### What to work on
1. Name every person mentioned by name in the Louisiana resolution article.
2. From the Louisiana resolution article, retype the passage starting at the words "The resolution, now" and stopping after "public school system.".

### Page extract
------------
Racist Darwinism?

May 16, 2001

Louisiana State Representative Sharon Weston Broome proposed a resolution (http://www.legis.state.la.us/bills/byinst.asp?sessionid=01RS&billid=HCR74) condemning Darwin's concept of evolution as racist. House resolution No. 74 (Civil Rights: Provides relative to racism and education about racism) reads, in part: "The writings of Charles Darwin, the father of evolution, promoted the justification of racism, and his books On the Origin of Species by Means of Natural Selection: or the Preservation of Favoured Races in the Struggle for Life and The Descent of Man postulate a hierarchy of superior and inferior races."

The resolution, now pending in the Louisiana House, is aimed specifically at the education system of Louisiana in that copies of the resolution, if passed, are to be distributed to each college and university president or chancellor, the state superintendent of education, who is directed to make its contents known to the state local public school system.

"BE IT FURTHER RESOLVED," the resolution reads, "that the legislature does also hereby urge and request the public education system of Louisiana, as appropriate in the curriculum, to address the commonalities of people groups and the weaknesses of Darwinian racism."

Darwin, who married his cousin, was a naturalist, a college drop out and theorist. Contrary to myth, he did not coin the phrase, "survival of the fittest." Indeed, it was other members of Victorian society who built what we now call Social Darwinism-the appropriation of Darwin's biological theory to the social world. Darwin was most concerned about plants and a theory that would justify the existence of God in a natural world characterized by brutality. Darwin was a committed Christian. His first publication, The Origin of Species by Means of Natural Selection (1859) didn't mention humans.

Rep. Broome's official biography states that she is, "... a committed Christian, ministry advisor, and longtime member of Life Changers Christian Center Church in Baton Rouge." She was first elected to the legislature of Louisiana in 1991. She has a B.A. degree in communication from the University of Wisconsin-LaCrosse and a M.A. degree in communication from Regent University in Virginia. She was emailed for this story, and did not respond.

The fact that Darwin's theory of natural section is taught and accepted by biologists from around the world without mention of race raises questions about Broome's anti-Darwin stance. James Gill, a columnist for The Times-Picayune, noted that the resolution is probably more about religion than race. Gill described creationists as "loopy."
------------
Recorded data:
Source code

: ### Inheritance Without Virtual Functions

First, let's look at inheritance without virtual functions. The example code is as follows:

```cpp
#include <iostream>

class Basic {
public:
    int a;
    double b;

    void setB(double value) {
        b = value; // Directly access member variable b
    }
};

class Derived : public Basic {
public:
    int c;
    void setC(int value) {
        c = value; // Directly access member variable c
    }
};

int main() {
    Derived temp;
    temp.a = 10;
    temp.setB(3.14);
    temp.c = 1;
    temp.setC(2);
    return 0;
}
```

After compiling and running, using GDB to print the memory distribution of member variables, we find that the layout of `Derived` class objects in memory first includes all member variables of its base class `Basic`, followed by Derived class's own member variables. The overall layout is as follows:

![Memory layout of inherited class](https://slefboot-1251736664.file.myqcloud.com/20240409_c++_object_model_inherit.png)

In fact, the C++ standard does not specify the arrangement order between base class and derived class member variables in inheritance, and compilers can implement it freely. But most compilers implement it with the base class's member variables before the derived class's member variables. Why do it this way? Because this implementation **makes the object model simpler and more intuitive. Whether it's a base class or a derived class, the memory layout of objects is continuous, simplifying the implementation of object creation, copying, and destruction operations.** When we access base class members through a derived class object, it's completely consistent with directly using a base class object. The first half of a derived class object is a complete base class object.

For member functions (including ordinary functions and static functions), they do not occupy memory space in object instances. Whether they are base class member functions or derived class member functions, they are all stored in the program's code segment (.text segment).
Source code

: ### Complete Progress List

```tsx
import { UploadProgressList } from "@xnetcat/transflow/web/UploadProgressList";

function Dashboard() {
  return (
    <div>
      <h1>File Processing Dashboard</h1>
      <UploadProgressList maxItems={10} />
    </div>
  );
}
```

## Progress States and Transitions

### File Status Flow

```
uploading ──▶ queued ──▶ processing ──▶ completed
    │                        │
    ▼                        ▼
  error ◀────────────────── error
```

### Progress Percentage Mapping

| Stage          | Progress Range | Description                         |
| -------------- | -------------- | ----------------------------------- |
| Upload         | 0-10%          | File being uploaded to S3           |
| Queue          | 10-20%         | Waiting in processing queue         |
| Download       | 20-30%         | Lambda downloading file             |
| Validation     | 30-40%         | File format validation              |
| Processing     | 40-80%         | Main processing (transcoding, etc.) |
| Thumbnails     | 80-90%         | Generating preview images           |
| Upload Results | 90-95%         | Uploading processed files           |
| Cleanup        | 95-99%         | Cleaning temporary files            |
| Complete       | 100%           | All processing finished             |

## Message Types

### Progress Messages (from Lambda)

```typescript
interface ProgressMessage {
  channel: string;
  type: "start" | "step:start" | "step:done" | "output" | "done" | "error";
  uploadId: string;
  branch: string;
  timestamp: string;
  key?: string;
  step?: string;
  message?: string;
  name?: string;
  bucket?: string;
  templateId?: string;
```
------------
### Answer set
1. Sharon Weston Broome, Charles Darwin, James Gill

2.
The resolution, now pending in the Louisiana House, is aimed specifically at the education system of Louisiana in that copies of the resolution, if passed, are to be distributed to each college and university president or chancellor, the state superintendent of education, who is directed to make its contents known to the state local public school system.